**Exercise description**
For this exercise, copy out each line of the material below that includes "value".

**The data**
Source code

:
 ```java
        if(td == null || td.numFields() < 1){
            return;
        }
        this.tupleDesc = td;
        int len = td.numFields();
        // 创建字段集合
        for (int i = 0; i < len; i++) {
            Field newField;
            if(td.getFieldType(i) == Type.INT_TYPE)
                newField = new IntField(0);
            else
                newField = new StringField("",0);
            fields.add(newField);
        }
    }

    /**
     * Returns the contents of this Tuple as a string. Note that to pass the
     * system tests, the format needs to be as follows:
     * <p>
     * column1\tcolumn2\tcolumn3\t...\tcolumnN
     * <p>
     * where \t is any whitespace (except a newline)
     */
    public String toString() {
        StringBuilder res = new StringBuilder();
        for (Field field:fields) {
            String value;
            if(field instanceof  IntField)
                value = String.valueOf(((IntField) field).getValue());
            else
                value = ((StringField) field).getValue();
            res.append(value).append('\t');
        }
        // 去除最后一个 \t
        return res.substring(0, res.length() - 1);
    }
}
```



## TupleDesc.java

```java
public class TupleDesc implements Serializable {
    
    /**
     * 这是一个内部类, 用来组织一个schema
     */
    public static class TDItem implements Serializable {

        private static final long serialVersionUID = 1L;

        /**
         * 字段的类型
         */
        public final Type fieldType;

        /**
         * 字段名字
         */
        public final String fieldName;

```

**Response below**
            String value;
                value = String.valueOf(((IntField) field).getValue());
                value = ((StringField) field).getValue();
            res.append(value).append('\t');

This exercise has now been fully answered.